::: SOURCE INFORMATION :::

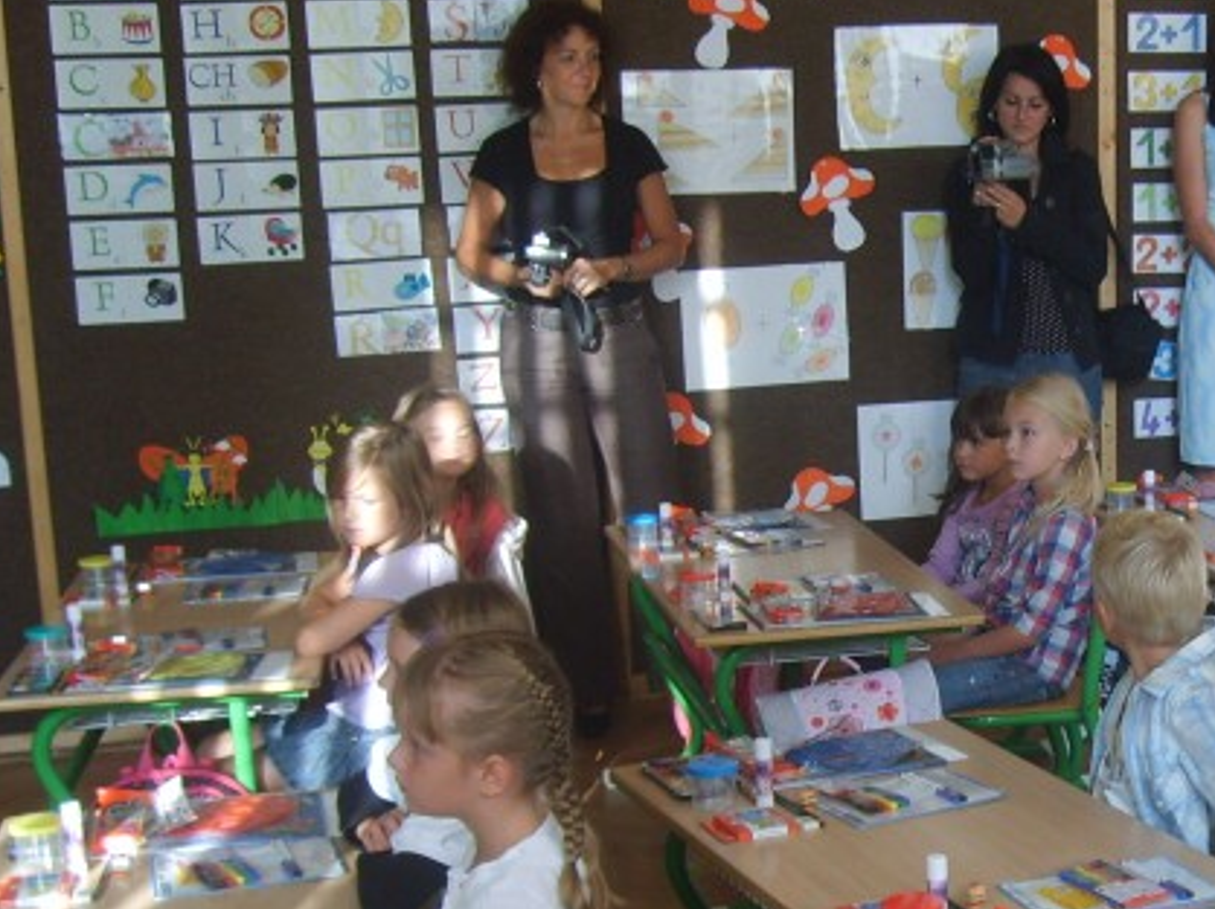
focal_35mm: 67
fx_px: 2350
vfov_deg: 21.7
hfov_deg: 27.8
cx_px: 1107
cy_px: 691
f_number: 2.8
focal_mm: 5.8
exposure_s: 1/30
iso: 56
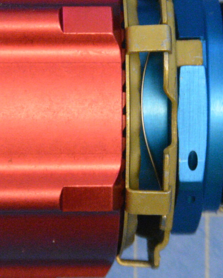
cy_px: 76
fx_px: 7333
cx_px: 206
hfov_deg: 1.7
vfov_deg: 2.2
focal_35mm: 889
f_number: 8
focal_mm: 200
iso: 6400
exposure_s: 1/8
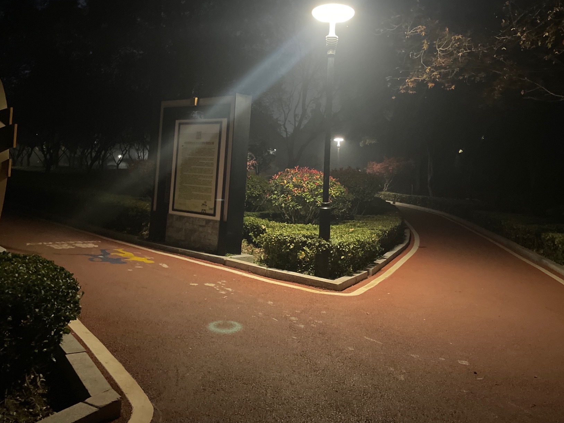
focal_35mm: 32
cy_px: 170
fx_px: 521
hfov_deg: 56.8
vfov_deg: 43.9
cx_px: 280
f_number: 1.6
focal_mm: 4.2
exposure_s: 1/17
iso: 1000
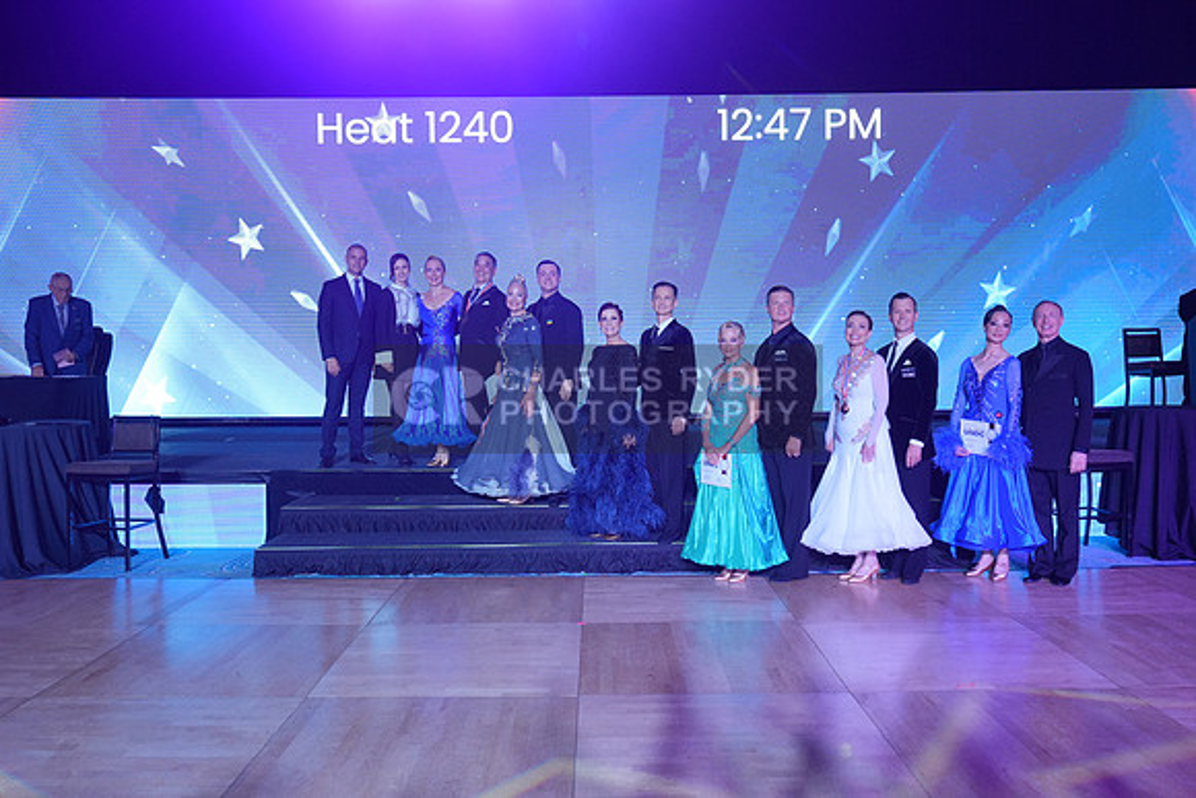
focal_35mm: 31
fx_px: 1030
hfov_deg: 60.3
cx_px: 598
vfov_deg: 42.3
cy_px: 399
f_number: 7.1
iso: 2000
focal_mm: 31
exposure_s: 1/200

:::

**REQUIREMENT**
The copy must include every record exactly and none of the pictures.

**TASK SOLUTION**
focal_35mm: 67
fx_px: 2350
vfov_deg: 21.7
hfov_deg: 27.8
cx_px: 1107
cy_px: 691
f_number: 2.8
focal_mm: 5.8
exposure_s: 1/30
iso: 56
cy_px: 76
fx_px: 7333
cx_px: 206
hfov_deg: 1.7
vfov_deg: 2.2
focal_35mm: 889
f_number: 8
focal_mm: 200
iso: 6400
exposure_s: 1/8
focal_35mm: 32
cy_px: 170
fx_px: 521
hfov_deg: 56.8
vfov_deg: 43.9
cx_px: 280
f_number: 1.6
focal_mm: 4.2
exposure_s: 1/17
iso: 1000
focal_35mm: 31
fx_px: 1030
hfov_deg: 60.3
cx_px: 598
vfov_deg: 42.3
cy_px: 399
f_number: 7.1
iso: 2000
focal_mm: 31
exposure_s: 1/200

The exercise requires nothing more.